“唉,鱼不好钓啊!”
流云坊市一里外,许剑秋叹了口气,想当钓鱼佬,结果空军了。
他去采办了制符、炼丹、炼器、炼阵的诸多基本材料,花了两百多块灵石,在坊市街道转悠。
出了流云坊市,却发现没人尾随。
“难道是我钓鱼意图太明显了?”
既然没人来送死,许剑秋只能略显遗憾地打道回府。
洞府里,顾元瑶与叶青璇频频举杯,互相倾诉近两年来的经历,又回顾从前种种,不胜唏嘘。
一坛灵酒很快见底。
叶青璇再次打开一坛灵酒,倒满后一饮而尽:“瑶姐姐,你真的甘心蛰伏在这里,为那个男人生儿育女吗?”

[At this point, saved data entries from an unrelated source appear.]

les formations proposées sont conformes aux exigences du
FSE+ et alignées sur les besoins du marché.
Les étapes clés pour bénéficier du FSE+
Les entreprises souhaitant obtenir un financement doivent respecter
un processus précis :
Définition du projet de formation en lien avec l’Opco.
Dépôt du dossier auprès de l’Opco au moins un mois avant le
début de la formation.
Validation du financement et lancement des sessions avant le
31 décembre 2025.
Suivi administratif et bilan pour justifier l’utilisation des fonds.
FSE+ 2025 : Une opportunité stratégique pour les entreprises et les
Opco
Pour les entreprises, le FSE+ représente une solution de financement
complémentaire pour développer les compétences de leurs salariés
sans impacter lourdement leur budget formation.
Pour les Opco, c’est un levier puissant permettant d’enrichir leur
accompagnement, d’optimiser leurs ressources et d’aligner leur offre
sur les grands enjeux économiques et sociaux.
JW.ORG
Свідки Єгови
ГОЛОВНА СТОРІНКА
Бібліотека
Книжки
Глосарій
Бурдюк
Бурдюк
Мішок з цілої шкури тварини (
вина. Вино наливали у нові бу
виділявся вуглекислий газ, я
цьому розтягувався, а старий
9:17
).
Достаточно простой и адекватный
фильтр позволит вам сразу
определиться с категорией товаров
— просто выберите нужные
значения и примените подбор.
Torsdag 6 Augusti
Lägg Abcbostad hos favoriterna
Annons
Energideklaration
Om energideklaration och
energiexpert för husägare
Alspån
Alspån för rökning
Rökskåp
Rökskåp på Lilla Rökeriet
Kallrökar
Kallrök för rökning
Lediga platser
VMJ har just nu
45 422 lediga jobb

顾元瑶低头看着杯中酒,眼神明亮:“这两年我明白一个道理,世事无常,什么金丹元婴、羽化登仙,都是镜花水月。
“在我道基崩坏、寿元只剩十年时,我心中想的是如父亲娘亲那般,成家生子,这也是一种人生。
“总不能人人都成仙吧?那谁来当凡人?
“所以,并没什么甘不甘心的,至少这是我遵从本心选择的,一旦认定,九死不悔。
“更何况许郎待我不薄,我相信有朝一日,他会在仙路上走得比我更远。”
叶青璇神色复杂地看着顾元瑶:“瑶姐姐,你变了,但又没变。”
她听着都有些吃味,感觉酒都酸了:“左一句许郎,右一句许郎,你是被他灌了迷魂汤吗?这个臭男人!”

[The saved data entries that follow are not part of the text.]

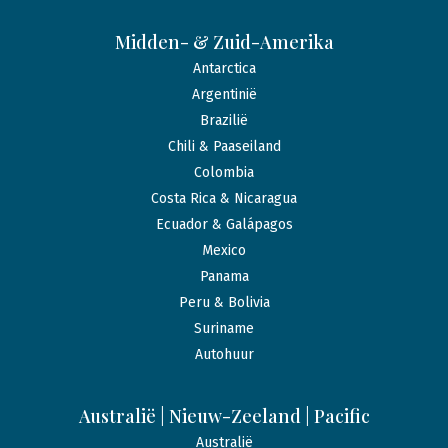
Midden- & Zuid-Amerika
Antarctica
Argentinië
Brazilië
Chili & Paaseiland
Colombia
Costa Rica & Nicaragua
Ecuador & Galápagos
Mexico
Panama
Peru & Bolivia
Suriname
Autohuur
Australië | Nieuw-Zeeland | Pacific
Australië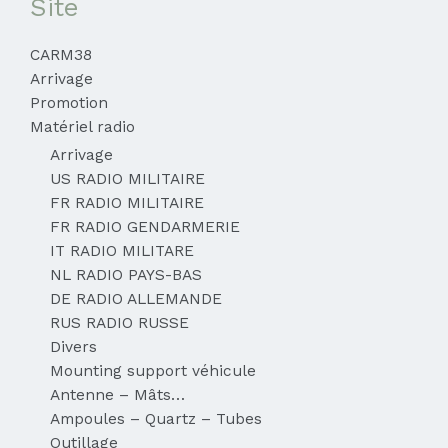
Site
CARM38
Arrivage
Promotion
Matériel radio
Arrivage
US RADIO MILITAIRE
FR RADIO MILITAIRE
FR RADIO GENDARMERIE
IT RADIO MILITARE
NL RADIO PAYS-BAS
DE RADIO ALLEMANDE
RUS RADIO RUSSE
Divers
Mounting support véhicule
Antenne – Mâts…
Ampoules – Quartz – Tubes
Outillage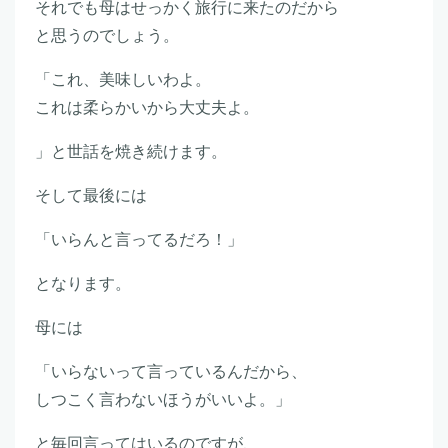
それでも母はせっかく旅行に来たのだから
と思うのでしょう。
「これ、美味しいわよ。
これは柔らかいから大丈夫よ。
」と世話を焼き続けます。
そして最後には
「いらんと言ってるだろ！」
となります。
母には
「いらないって言っているんだから、
しつこく言わないほうがいいよ。」
と毎回言ってはいるのですが、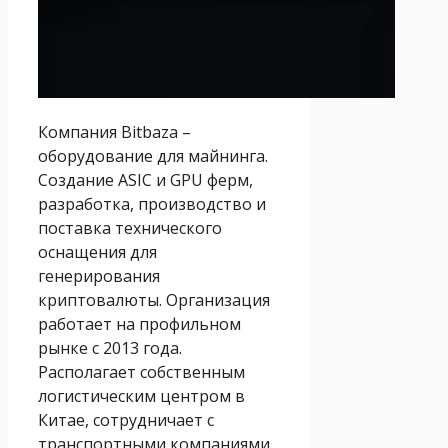
Компания Bitbaza –
оборудование для майнинга.
Создание ASIC и GPU ферм,
разработка, производство и
поставка технического
оснащения для
генерирования
криптовалюты. Организация
работает на профильном
рынке с 2013 года.
Располагает собственным
логистическим центром в
Китае, сотрудничает с
транспортными компаниями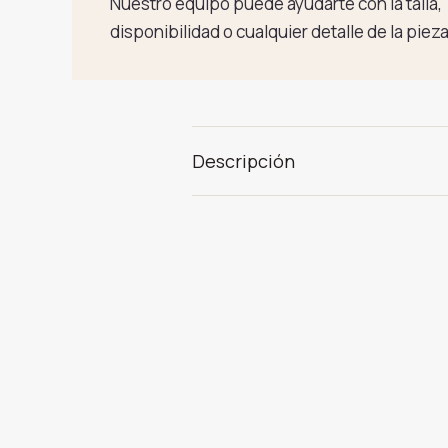
Nuestro equipo puede ayudarte con la talla,
disponibilidad o cualquier detalle de la pieza
Descripción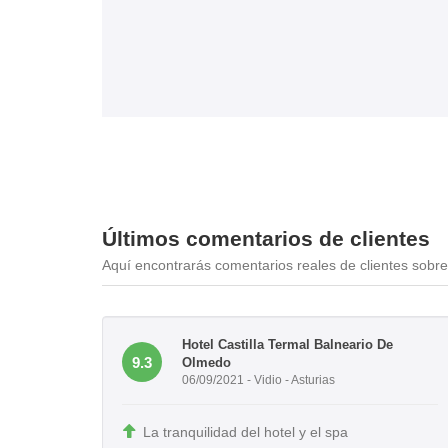
Últimos comentarios de clientes
Aquí encontrarás comentarios reales de clientes sobre 
Hotel Castilla Termal Balneario De
9.3
Olmedo
06/09/2021 - Vidio - Asturias
La tranquilidad del hotel y el spa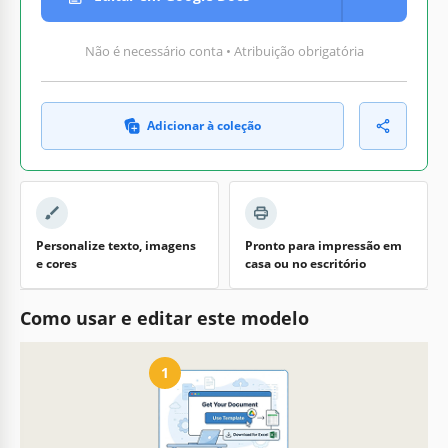
Não é necessário conta • Atribuição obrigatória
Adicionar à coleção
Personalize texto, imagens
Pronto para impressão em
e cores
casa ou no escritório
Como usar e editar este modelo
1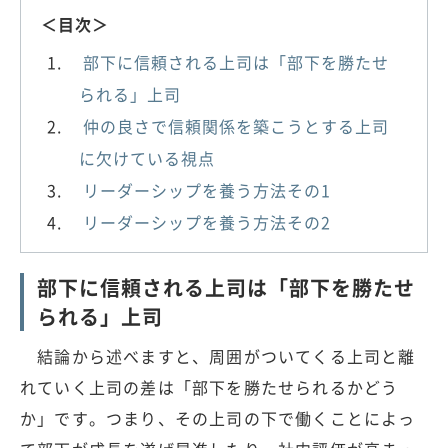
＜目次＞
部下に信頼される上司は「部下を勝たせ
られる」上司
仲の良さで信頼関係を築こうとする上司
に欠けている視点
リーダーシップを養う方法その1
リーダーシップを養う方法その2
部下に信頼される上司は「部下を勝たせ
られる」上司
結論から述べますと、周囲がついてくる上司と離
れていく上司の差は「部下を勝たせられるかどう
か」です。つまり、その上司の下で働くことによっ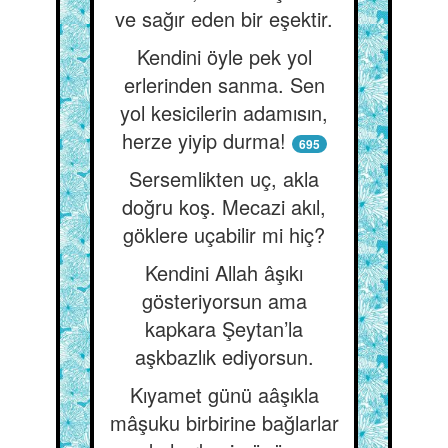
ve sağır eden bir eşektir.
Kendini öyle pek yol
erlerinden sanma. Sen
yol kesicilerin adamısın,
herze yiyip durma!
695
Sersemlikten uç, akla
doğru koş. Mecazi akıl,
göklere uçabilir mi hiç?
Kendini Allah âşıkı
gösteriyorsun ama
kapkara Şeytan’la
aşkbazlık ediyorsun.
Kıyamet günü aâşıkla
mâşuku birbirine bağlarlar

顾元瑶盈盈笑道:“青璇,别对许郎有太多的偏见,你的道伤还需要他来治疗呢。”
“哼,我才不要他来治,只要能把瑶姐姐治好就行了。”叶青璇气鼓鼓地又饮了一杯灵酒。
……
当许剑秋回到洞府时,一开门就闻到空气中浓浓的酒香。